======== Provided information

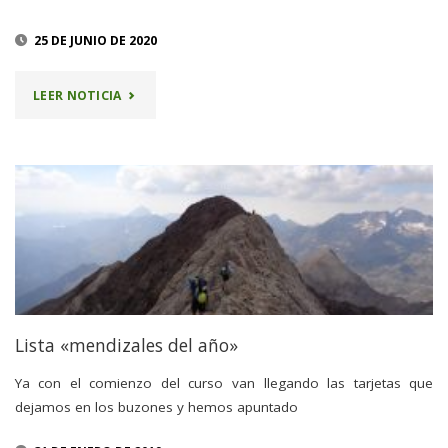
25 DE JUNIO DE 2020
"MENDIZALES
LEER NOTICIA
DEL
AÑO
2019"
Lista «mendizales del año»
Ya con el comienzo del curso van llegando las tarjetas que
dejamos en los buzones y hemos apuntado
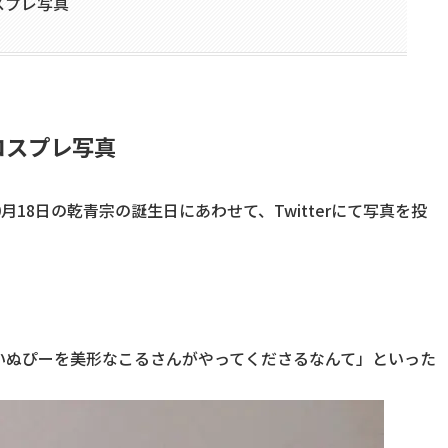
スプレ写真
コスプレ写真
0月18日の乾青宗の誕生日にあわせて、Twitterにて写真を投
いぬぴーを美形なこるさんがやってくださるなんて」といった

================
======== Provided information

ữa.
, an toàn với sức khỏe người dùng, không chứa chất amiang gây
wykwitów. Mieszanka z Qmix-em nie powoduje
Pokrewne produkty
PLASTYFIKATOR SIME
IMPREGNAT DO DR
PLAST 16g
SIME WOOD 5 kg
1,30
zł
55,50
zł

================

§ **Your goal**: Range to print from the listing above: from the line with "25 DE JUNIO DE 2020" up to and including the line with "いぬぴーを美形なこるさんがやってくださるなんて」といった". Please print those lines exactly, with no pictures and nothing more.

§ **Result**:
25 DE JUNIO DE 2020
"MENDIZALES
LEER NOTICIA
DEL
AÑO
2019"
Lista «mendizales del año»
Ya con el comienzo del curso van llegando las tarjetas que
dejamos en los buzones y hemos apuntado
スプレ写真
コスプレ写真
0月18日の乾青宗の誕生日にあわせて、Twitterにて写真を投
いぬぴーを美形なこるさんがやってくださるなんて」といった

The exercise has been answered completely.